View Full Version : raw assortment
05-20-2005, 07:54 PM
Hey, I'm another reasonably newie to raw. Are there any other aussies out there? This is a challenge to stay the whole 100% with kids who want some other stuff too. But I know how much better you feel all raw. Has anyone noticed the difference sprouts make ? I have just started with sprouts and they are good! What percentage of nuts in a raw diet should there be? Is it any different for kids?
05-21-2005, 07:48 AM
I'm pretty new to this myself, but I've learned a lot from this message center.
Also, there are some really terrific links I picked up from here and there that helped me answer a lot of questions and gave me even more information before I knew what questions to ask!
First stop was
where I found out the ideal balance of fats, carbs and protein for my specifics. Also, a great way to find out information about which foods provide what vitamins and minerals you may be lacking.
How do you know what you need? Easy! Go to
There I put in the foods I've eaten for a day, and I go to the reports and see what I've gotten as far as calcium, B vits, trace minerals like selenium and zinc, you'll see when you go to the site.
I'm not really zealous about this, but it sure helped me to visualize what's happening since I've gone raw. Plus you can enter in "custom foods" that they don't have on the list. Sometimes I go to nutrition data and get the info I need, and enter it into my custom food on fitday.
With kids, I'd probably be more attentive than I am for myself. I just needed guidelines so I know what to eat more of (leafy greens) and less of (nuts, dried fruits) to stay balanced.
Well, hope this helps, and good luck. I'm having fun! Hope you will too.
05-21-2005, 08:08 AM
I started on raw about 5 years ago. One thing I have found is that unlike the SAD, one does not need to count calories, carbs, fats, minerals, etc. The main thing is to eat a varied diet and often ~ such as 5-8 small meals per day. Focus a lot on greens as in large salads, smoothies and yes, sprouts are good. They can be eaten alone, with a bit of dressing or incorporated into so many things.
For children, if you go to the home page (oranges up top) you will find a whole section relating to children and things you can have on hand for them.
A few things I've found which keep me fortified are raw crackers on which I can put almond butter and raisins (or agave syrup); guacamole and/or sliced tomatoes, cukes and a basil leaf. Raw cookies are easy to make as is fudge.
The thing is ~ enjoy and play with your foods!
05-21-2005, 03:33 PM
Welcome, Gillian. There is at least one other active member in Australia and one in NZ.
I've been on this path for a few years and have been totally raw for 4 months now. If you don't already have Alissa's book, I strongly encourage you to acquire it. In it, she addresses your questions completely and with authority, coming from her experience training so many people in eating completely raw. As she explains so wonderfully, a delightful aspect to eating this way is that you don't have to be overly concerned with "nutritional" value since everything you eat will be alive and bursting with true nutrition.
I attended a lecture last week given by a raw N.D. He suggested that you eat no more than a small handful of nuts (total) a day. He specified that it be your hand that does the measuring since it's naturally sized to your body <grin> and that he didn't mean a heaping handful -- enough to fit in your palm. He did state that this is when starting out; that the body does best if that is reduced to few or none eventually. Doug Graham advocates a low fat raw diet, so, for him, that would be too many nuts.
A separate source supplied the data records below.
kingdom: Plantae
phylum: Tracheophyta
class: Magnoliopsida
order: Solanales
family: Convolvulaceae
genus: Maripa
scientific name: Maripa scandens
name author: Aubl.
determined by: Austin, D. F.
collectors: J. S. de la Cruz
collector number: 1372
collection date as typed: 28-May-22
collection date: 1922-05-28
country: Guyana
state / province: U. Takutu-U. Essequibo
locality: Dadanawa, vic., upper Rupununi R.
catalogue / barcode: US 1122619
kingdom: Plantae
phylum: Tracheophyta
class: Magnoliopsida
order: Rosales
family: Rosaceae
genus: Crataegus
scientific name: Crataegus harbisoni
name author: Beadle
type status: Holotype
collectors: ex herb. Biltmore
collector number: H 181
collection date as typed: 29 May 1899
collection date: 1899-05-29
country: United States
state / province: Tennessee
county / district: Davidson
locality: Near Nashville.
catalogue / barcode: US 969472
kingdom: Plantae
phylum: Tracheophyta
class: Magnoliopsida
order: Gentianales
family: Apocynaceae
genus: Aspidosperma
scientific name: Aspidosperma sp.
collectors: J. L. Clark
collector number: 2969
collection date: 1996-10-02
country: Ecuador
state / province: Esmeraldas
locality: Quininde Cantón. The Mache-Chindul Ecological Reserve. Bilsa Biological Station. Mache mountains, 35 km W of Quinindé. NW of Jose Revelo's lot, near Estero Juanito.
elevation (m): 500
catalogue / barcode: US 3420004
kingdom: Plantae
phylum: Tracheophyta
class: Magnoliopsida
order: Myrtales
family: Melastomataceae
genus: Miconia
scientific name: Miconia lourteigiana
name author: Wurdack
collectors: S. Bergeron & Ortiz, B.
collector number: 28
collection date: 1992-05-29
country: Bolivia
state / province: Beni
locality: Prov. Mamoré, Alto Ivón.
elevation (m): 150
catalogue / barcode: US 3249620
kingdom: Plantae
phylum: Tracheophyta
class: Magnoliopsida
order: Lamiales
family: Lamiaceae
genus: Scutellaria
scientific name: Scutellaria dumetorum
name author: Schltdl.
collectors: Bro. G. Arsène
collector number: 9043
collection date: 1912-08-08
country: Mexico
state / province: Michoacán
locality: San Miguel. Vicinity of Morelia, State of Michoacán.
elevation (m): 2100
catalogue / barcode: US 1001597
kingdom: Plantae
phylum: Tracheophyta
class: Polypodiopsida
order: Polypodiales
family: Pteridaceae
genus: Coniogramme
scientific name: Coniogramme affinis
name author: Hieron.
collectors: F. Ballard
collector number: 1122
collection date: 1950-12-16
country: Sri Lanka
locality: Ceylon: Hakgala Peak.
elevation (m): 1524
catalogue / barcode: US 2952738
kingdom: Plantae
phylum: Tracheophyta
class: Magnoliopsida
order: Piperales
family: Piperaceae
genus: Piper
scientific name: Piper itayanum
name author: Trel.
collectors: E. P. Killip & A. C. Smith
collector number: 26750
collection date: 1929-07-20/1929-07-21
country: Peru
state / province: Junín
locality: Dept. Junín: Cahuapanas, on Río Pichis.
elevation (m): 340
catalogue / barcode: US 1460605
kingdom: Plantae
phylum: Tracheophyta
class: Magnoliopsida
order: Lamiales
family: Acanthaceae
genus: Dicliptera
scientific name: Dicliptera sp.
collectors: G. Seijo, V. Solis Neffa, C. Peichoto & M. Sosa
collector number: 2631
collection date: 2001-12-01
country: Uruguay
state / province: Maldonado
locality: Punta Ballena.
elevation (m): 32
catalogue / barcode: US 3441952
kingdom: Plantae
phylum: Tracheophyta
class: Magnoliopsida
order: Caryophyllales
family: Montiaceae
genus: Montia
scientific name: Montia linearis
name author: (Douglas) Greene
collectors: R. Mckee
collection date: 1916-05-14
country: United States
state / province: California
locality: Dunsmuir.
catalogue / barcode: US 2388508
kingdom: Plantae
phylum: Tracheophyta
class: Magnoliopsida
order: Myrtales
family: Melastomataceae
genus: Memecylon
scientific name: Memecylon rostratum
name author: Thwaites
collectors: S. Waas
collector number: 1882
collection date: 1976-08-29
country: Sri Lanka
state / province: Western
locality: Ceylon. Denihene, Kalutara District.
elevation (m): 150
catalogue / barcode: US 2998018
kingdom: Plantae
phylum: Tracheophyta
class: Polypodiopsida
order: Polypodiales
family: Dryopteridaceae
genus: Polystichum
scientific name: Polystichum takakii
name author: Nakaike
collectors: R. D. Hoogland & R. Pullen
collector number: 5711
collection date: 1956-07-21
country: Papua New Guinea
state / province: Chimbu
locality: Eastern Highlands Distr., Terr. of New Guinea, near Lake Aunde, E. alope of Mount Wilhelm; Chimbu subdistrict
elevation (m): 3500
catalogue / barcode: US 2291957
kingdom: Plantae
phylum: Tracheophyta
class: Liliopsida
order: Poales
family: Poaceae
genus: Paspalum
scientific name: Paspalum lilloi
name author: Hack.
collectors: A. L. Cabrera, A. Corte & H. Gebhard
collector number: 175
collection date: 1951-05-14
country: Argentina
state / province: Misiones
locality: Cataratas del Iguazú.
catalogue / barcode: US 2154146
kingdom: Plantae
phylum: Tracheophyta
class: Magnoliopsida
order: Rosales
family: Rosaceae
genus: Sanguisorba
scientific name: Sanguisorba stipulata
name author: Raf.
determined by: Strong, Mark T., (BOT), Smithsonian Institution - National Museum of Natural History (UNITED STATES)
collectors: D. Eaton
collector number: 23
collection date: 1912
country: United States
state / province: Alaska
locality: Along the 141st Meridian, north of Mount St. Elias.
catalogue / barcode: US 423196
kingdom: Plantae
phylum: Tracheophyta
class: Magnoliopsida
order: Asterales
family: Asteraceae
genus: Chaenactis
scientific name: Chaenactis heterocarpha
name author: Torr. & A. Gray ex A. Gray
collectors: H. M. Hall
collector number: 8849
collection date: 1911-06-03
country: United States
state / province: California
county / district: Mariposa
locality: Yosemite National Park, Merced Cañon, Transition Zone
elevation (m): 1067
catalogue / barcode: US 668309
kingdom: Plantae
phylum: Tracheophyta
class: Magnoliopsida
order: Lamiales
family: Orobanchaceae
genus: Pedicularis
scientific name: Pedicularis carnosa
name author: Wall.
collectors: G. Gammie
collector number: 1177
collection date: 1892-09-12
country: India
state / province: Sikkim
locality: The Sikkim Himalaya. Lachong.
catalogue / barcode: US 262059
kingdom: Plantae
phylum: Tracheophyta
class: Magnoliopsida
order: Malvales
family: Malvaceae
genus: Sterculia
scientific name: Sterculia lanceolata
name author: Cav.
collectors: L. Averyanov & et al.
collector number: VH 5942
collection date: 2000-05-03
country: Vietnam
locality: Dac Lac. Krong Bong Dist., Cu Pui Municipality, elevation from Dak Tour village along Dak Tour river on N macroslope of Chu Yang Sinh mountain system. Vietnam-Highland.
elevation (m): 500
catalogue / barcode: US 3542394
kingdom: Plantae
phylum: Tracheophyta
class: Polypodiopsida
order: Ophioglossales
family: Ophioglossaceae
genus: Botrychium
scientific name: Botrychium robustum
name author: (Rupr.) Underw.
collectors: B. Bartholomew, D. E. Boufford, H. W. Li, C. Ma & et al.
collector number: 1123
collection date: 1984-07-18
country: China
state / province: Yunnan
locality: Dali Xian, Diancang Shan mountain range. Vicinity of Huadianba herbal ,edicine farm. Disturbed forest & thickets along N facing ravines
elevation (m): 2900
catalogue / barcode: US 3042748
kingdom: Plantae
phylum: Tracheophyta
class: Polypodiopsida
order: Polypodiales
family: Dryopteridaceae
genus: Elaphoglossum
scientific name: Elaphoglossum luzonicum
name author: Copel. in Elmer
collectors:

When you first start out, you may find that eating nuts daily gives you a feeling of fullness similar to when you ate cooked foods. Raw "gourmet" recipes will do that, also. Many people find this helpful as they miss the feeling and the types of meals to which they were accustomed. After a while -- usually a few months -- most people begin eating more simply and according to what their bodies truly need since they're then much more in touch with their bodies' true need as opposed to "hunger" that we feel from the deficit that cooked foods has left our bodies in. By then, we've also hopefuly recovered from the emotional "hunger" that we often use food to try to fill. Again, Alissa does a great job of explaining this and includes examples of simple eating from her own life.
I'm so glad you've found this forum, Gillian. It can be a supportive, warm, enlightening place. There are also lots of information and recipes to be found if you search past threads. And ... browsing through members' journals as they've taken the 30 Day Challenge ... and beyond ... can be a great experience. It sure made me feel less alone when I first started ... and gave me a good idea how others were doing.
Oops! I've gotten rather long-winded and forgot to respond to your other questions. Sprouts are great. In my opinion, they should be a major part of the "greens" we ingest as they are indisputably the most "alive" food available. I have an automatic sprouter that I'm building from instructions from another Australian. I plan to use them for my green smoothies each day in addition to a green soup and add them to my salads. Soon ....
I'm really not sure about kids. I have some opinions, but they haven't been tried out on any since mine are grown. There are several well-known raw food authors who have or are now raising raw children. Perhaps they can guide you.